-- WHAT YOU SHOULD DO --
Everything in the data below is left aside except the lines from the one containing "53: (147, 263, 1.90)" through the one containing "60: (138, 234, 1.91)"; repeat those exactly.
# # # # #
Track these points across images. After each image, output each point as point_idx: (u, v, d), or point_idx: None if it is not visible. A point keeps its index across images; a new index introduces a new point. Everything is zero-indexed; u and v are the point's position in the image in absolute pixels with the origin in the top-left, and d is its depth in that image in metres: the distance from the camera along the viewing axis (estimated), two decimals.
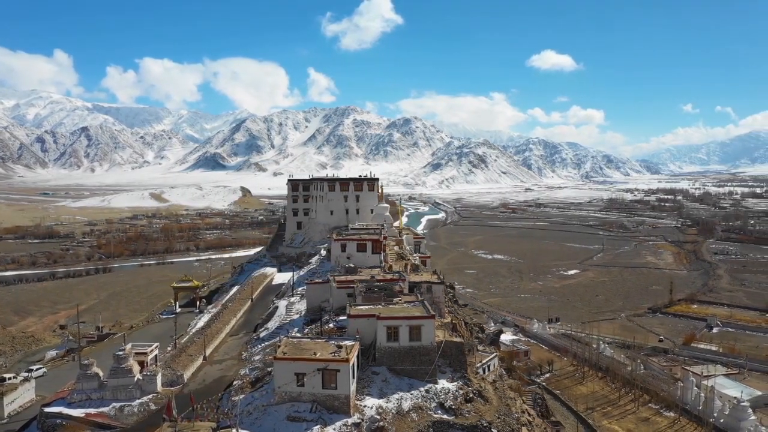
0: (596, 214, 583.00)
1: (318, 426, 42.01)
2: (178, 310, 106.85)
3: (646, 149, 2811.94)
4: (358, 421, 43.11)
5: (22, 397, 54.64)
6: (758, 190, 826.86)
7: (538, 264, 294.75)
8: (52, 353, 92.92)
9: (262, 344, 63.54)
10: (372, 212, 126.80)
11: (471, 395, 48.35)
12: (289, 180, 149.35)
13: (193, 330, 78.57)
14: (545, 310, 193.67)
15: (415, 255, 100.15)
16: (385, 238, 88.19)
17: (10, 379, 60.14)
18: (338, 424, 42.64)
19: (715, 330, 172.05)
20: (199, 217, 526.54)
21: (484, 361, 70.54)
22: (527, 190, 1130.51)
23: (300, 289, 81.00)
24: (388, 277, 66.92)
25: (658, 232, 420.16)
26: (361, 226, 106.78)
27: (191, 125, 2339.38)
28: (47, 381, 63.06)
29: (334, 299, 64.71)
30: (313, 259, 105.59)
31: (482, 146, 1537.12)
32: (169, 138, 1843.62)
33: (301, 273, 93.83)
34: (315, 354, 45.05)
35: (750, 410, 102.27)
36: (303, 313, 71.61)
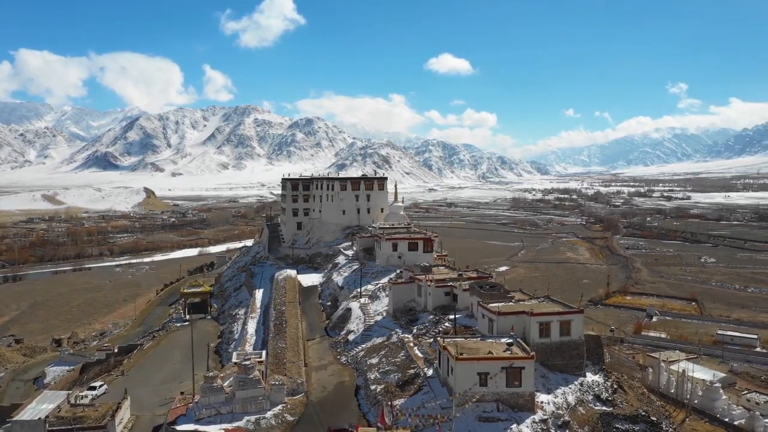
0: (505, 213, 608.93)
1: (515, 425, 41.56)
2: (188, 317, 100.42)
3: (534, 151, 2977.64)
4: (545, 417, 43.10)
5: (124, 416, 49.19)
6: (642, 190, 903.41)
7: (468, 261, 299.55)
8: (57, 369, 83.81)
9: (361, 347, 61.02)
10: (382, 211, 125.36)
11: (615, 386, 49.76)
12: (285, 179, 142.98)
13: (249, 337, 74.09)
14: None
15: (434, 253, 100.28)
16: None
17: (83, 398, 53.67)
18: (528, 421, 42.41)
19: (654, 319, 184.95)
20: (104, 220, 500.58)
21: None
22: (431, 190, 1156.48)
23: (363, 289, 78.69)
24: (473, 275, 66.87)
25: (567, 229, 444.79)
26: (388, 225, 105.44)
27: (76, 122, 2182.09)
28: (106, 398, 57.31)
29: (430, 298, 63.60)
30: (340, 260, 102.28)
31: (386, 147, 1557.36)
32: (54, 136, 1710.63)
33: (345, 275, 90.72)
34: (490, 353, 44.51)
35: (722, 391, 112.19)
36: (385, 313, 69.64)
# # # # #
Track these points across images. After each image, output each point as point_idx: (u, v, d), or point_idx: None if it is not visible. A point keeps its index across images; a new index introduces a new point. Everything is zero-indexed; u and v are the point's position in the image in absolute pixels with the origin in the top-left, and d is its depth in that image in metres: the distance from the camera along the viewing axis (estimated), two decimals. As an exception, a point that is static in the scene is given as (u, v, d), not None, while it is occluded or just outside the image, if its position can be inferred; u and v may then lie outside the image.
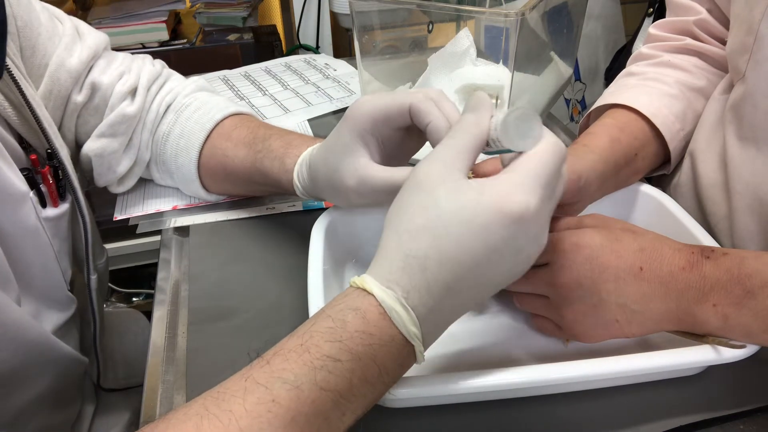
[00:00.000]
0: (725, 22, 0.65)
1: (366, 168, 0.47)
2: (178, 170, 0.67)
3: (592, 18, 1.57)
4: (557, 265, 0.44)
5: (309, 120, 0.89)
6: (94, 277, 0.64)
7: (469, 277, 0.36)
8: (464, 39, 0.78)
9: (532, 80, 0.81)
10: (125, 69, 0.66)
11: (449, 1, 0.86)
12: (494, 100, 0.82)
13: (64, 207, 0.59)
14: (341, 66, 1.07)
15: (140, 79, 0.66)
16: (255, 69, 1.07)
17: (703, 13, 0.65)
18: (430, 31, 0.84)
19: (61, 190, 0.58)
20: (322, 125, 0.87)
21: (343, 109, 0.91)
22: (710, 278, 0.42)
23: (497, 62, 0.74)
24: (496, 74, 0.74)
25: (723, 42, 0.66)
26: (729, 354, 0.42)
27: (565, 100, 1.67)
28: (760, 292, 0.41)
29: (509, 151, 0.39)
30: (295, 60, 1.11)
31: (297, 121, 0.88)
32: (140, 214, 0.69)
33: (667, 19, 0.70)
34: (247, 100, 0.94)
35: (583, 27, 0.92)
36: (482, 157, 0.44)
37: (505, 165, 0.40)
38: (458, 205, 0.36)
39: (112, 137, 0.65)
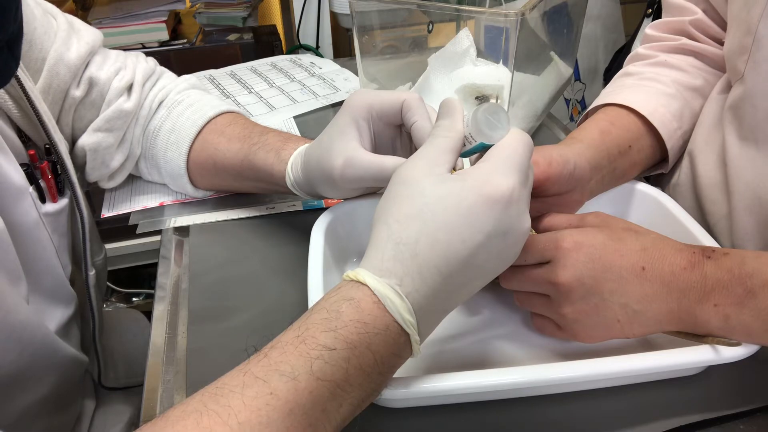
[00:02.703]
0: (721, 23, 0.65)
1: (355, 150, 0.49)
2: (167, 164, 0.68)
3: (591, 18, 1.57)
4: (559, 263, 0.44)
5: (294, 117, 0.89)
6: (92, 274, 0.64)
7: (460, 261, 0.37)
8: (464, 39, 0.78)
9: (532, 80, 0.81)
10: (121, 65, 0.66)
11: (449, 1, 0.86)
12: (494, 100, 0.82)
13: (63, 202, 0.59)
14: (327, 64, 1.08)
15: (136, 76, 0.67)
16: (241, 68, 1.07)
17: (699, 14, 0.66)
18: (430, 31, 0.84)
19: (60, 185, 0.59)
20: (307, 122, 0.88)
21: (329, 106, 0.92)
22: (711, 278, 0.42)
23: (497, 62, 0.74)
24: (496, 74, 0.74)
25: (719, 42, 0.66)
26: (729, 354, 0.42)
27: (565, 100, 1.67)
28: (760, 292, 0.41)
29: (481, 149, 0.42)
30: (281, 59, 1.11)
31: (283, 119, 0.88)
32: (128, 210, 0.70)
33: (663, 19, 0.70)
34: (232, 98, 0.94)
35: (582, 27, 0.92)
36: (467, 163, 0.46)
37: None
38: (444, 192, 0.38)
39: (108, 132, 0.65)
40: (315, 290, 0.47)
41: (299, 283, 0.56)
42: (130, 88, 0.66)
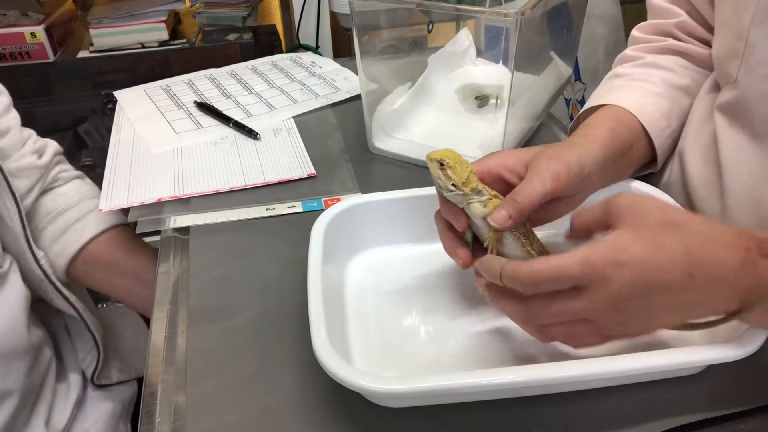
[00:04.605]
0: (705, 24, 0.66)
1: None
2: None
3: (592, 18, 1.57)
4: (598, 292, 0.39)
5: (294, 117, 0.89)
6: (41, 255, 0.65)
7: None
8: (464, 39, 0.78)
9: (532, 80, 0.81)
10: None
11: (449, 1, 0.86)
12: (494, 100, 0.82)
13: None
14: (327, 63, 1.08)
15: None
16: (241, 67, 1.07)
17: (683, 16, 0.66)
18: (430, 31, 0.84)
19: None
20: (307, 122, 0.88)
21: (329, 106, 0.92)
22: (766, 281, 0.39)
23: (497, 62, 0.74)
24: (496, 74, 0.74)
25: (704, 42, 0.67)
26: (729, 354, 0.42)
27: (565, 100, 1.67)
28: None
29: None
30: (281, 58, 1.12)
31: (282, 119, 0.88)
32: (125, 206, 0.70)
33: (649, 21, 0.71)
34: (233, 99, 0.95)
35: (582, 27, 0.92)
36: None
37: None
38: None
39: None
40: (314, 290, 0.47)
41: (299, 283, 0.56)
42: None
# # # # #
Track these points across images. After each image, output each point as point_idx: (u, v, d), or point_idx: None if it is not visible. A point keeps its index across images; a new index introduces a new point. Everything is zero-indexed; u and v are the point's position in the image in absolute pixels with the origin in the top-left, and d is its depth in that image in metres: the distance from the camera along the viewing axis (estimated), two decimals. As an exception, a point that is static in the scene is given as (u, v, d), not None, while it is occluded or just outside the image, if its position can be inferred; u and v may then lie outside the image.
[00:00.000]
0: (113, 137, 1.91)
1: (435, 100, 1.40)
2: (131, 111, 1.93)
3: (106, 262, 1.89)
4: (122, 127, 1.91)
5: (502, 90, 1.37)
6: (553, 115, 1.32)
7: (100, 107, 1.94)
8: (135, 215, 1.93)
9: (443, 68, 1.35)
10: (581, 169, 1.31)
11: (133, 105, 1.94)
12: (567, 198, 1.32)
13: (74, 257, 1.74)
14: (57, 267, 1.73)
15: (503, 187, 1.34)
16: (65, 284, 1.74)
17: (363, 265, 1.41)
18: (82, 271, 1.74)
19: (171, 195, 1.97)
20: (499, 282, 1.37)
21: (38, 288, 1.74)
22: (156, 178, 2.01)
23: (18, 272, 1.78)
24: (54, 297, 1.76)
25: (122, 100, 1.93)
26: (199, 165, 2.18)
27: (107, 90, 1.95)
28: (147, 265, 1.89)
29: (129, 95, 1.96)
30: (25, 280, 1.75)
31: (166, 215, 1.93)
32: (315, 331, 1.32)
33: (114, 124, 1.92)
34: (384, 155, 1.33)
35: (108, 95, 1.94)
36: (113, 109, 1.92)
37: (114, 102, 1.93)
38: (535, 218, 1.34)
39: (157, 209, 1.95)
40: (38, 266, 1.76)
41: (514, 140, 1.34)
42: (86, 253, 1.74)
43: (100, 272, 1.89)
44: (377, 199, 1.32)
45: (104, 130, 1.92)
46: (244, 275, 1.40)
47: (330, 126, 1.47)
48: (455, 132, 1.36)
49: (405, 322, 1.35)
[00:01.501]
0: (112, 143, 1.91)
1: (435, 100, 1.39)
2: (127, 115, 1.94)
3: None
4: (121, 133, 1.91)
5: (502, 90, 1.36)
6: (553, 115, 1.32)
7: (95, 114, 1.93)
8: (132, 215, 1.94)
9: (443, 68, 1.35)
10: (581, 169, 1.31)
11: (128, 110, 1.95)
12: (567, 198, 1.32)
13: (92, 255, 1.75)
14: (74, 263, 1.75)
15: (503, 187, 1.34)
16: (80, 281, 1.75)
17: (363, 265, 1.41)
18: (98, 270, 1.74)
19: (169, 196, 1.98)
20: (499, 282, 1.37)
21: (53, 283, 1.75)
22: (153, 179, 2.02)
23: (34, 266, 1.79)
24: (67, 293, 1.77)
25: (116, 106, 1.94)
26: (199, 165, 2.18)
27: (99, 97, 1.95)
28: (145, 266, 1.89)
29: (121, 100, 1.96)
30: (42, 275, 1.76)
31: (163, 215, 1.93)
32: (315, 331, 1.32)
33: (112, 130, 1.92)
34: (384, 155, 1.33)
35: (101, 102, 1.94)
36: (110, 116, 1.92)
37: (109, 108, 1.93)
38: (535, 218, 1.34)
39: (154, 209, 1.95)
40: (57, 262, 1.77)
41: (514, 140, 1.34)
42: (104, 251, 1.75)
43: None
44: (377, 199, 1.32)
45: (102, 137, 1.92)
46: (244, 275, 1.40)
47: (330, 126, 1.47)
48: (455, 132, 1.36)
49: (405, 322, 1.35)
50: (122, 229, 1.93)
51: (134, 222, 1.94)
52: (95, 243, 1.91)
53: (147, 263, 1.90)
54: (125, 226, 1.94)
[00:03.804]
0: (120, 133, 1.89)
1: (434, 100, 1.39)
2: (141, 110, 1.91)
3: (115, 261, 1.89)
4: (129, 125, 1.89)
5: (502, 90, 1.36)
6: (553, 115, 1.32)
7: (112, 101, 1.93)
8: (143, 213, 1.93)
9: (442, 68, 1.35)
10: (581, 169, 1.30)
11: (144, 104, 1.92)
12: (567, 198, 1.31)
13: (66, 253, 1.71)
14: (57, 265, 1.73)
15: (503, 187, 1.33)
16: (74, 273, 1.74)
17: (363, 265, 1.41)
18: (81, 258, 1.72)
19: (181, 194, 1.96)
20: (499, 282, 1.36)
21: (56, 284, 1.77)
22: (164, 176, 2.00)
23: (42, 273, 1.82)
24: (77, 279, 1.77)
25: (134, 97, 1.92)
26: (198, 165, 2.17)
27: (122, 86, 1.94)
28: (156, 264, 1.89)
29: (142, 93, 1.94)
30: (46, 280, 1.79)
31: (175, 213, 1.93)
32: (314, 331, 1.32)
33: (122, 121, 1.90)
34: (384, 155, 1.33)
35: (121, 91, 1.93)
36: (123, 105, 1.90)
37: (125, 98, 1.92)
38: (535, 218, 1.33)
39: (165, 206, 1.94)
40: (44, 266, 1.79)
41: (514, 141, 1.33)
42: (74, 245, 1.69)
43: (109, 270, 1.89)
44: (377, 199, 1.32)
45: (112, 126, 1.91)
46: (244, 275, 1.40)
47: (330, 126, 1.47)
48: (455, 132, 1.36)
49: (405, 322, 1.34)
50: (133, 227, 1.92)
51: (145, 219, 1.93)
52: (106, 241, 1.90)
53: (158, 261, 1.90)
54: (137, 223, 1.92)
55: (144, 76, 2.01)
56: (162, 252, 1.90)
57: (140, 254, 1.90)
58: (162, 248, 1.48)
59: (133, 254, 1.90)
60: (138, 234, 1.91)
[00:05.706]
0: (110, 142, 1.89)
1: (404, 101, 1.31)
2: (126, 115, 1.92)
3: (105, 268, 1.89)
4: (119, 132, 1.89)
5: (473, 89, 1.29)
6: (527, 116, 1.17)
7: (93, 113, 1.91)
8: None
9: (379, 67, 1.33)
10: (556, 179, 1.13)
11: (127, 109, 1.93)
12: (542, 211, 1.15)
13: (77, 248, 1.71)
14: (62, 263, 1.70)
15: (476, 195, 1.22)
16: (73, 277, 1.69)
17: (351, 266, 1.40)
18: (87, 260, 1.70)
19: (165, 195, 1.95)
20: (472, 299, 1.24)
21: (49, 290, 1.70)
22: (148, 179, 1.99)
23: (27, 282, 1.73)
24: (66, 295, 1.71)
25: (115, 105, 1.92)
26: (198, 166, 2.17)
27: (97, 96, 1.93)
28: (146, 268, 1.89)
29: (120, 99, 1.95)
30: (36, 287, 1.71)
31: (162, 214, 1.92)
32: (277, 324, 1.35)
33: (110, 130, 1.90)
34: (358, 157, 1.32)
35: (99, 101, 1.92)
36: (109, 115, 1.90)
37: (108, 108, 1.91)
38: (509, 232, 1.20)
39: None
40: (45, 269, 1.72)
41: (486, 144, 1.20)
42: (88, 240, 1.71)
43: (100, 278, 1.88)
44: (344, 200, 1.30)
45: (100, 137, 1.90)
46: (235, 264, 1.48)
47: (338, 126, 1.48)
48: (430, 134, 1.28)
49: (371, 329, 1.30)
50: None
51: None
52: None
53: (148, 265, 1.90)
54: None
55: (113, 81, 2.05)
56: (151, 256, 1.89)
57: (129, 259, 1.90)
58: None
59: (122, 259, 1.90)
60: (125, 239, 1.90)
# # # # #
-- ANSWER AREA --
53: (147, 263, 1.90)
54: (125, 226, 1.94)
[00:03.804]
0: (120, 133, 1.89)
1: (434, 100, 1.39)
2: (141, 110, 1.91)
3: (115, 261, 1.89)
4: (129, 125, 1.89)
5: (502, 90, 1.36)
6: (553, 115, 1.32)
7: (112, 101, 1.93)
8: (143, 213, 1.93)
9: (442, 68, 1.35)
10: (581, 169, 1.30)
11: (144, 104, 1.92)
12: (567, 198, 1.31)
13: (66, 253, 1.71)
14: (57, 265, 1.73)
15: (503, 187, 1.33)
16: (74, 273, 1.74)
17: (363, 265, 1.41)
18: (81, 258, 1.72)
19: (181, 194, 1.96)
20: (499, 282, 1.36)
21: (56, 284, 1.77)
22: (164, 176, 2.00)
23: (42, 273, 1.82)
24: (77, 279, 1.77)
25: (134, 97, 1.92)
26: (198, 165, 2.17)
27: (122, 86, 1.94)
28: (156, 264, 1.89)
29: (142, 93, 1.94)
30: (46, 280, 1.79)
31: (175, 213, 1.93)
32: (314, 331, 1.32)
33: (122, 121, 1.90)
34: (384, 155, 1.33)
35: (121, 91, 1.93)
36: (123, 105, 1.90)
37: (125, 98, 1.92)
38: (535, 218, 1.33)
39: (165, 206, 1.94)
40: (44, 266, 1.79)
41: (514, 141, 1.33)
42: (74, 245, 1.69)
43: (109, 270, 1.89)
44: (377, 199, 1.32)
45: (112, 126, 1.91)
46: (244, 275, 1.40)
47: (330, 126, 1.47)
48: (455, 132, 1.36)
49: (405, 322, 1.34)
50: (133, 227, 1.92)
51: (145, 219, 1.93)
52: (106, 241, 1.90)
53: (158, 261, 1.90)
54: (137, 223, 1.92)
55: (144, 76, 2.01)
56: (162, 252, 1.90)
57: (140, 254, 1.90)
58: (162, 248, 1.48)
59: (133, 254, 1.90)
60: (138, 234, 1.91)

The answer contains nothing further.